FedDAG: Clustered Federated Learning via Global Data and Gradient Integration for Heterogeneous Environments
arXiv:2602.23504v1 Announce Type: new Abstract: Federated Learning (FL) enables a group of clients to collaboratively train a model without sharing individual data, but its performance drops when client data are heterogeneous. Clustered FL tackles this by grouping similar clients. However, existing clustered FL approaches rely solely on either data similarity or gradient similarity; however, this results in an incomplete assessment of client similarities. Prior clustered FL approaches also restrict knowledge and representation sharing to clients within the same cluster. This prevents cluster models from benefiting from the diverse client population across clusters. To address these limitations, FedDAG introduces a clustered FL framework, FedDAG, that employs a weighted, class-wise similarity metric that integrates both data and gradient information, providing a more holistic measure of similarity during clustering. In addition, FedDAG adopts a dual-encoder architecture for cluster mod
arXiv:2602.23504v1 Announce Type: new Abstract: Federated Learning (FL) enables a group of clients to collaboratively train a model without sharing individual data, but its performance drops when client data are heterogeneous. Clustered FL tackles this by grouping similar clients. However, existing clustered FL approaches rely solely on either data similarity or gradient similarity; however, this results in an incomplete assessment of client similarities. Prior clustered FL approaches also restrict knowledge and representation sharing to clients within the same cluster. This prevents cluster models from benefiting from the diverse client population across clusters. To address these limitations, FedDAG introduces a clustered FL framework, FedDAG, that employs a weighted, class-wise similarity metric that integrates both data and gradient information, providing a more holistic measure of similarity during clustering. In addition, FedDAG adopts a dual-encoder architecture for cluster models, comprising a primary encoder trained on its own clients' data and a secondary encoder refined using gradients from complementary clusters. This enables cross-cluster feature transfer while preserving cluster-specific specialization. Experiments on diverse benchmarks and data heterogeneity settings show that FedDAG consistently outperforms state-of-the-art clustered FL baselines in accuracy.
Executive Summary
FedDAG: Clustered Federated Learning via Global Data and Gradient Integration for Heterogeneous Environments presents a novel approach to clustered federated learning. The authors propose FedDAG, a framework that employs a weighted, class-wise similarity metric to integrate both data and gradient information when clustering clients. Additionally, FedDAG adopts a dual-encoder architecture for cluster models, enabling cross-cluster feature transfer while preserving cluster-specific specialization. Experimental results demonstrate FedDAG's superiority over state-of-the-art clustered FL baselines in accuracy. The study's primary contribution lies in its ability to provide a more holistic measure of client similarity and facilitate knowledge sharing across clusters. However, the authors' focus on accuracy metrics may lead to neglect of other vital considerations, such as computational efficiency and data privacy. Overall, FedDAG offers a promising solution for tackling the challenges of heterogeneous environments in federated learning.
Key Points
- ▸ FedDAG integrates both data and gradient information when clustering clients using a weighted, class-wise similarity metric.
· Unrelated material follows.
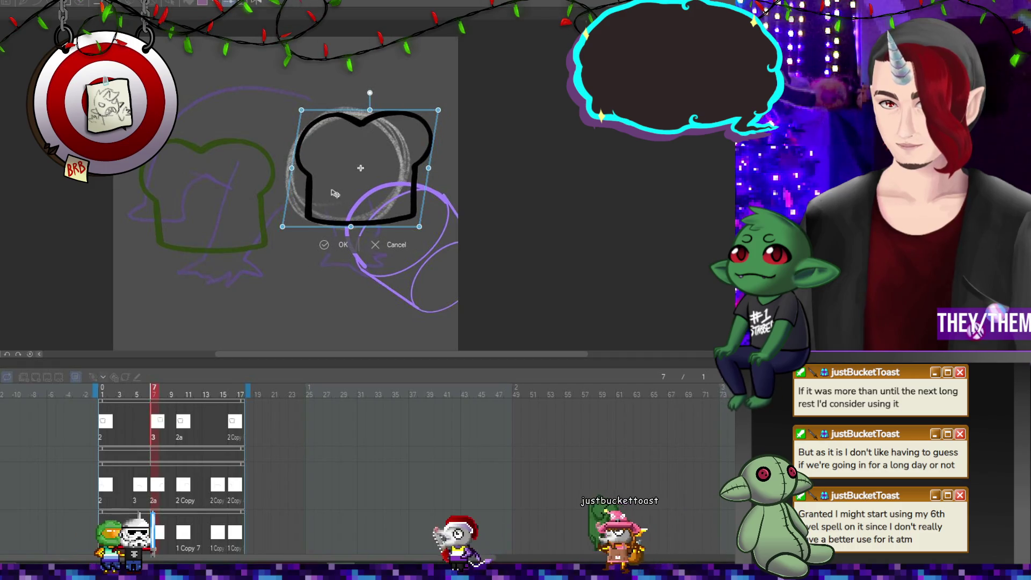
drag(281, 232, 277, 239)
drag(387, 196, 380, 197)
- ▸ The framework adopts a dual-encoder architecture for cluster models to enable cross-cluster feature transfer.
- ▸ Experimental results demonstrate FedDAG's superiority over state-of-the-art clustered FL baselines in accuracy.
Merits
Strength in addressing data heterogeneity
FedDAG provides a more comprehensive assessment of client similarity by incorporating both data and gradient information, enabling effective clustering in heterogeneous environments.
Demerits
Potential computational inefficiency
The use of dual-encoder architecture and weighted, class-wise similarity metric may lead to increased computational complexity, which could be a limitation in real-world applications.
Expert Commentary
FedDAG's innovation lies in its comprehensive assessment of client similarity and its ability to facilitate knowledge sharing across clusters. However, the study's focus on accuracy metrics may overlook other crucial considerations, such as computational efficiency and data privacy. Furthermore, the experimental results, while promising, are limited to specific benchmarks and data heterogeneity settings, which may not generalize to other scenarios. Nevertheless, FedDAG offers a valuable contribution to the field of federated learning and provides a promising direction for future research.
Recommendations
- ✓ Future studies should investigate the computational efficiency of FedDAG and explore methods to mitigate its potential drawbacks.
- ✓ Researchers should also examine the applicability of FedDAG in diverse FL settings and explore its potential extensions to other areas, such as transfer learning.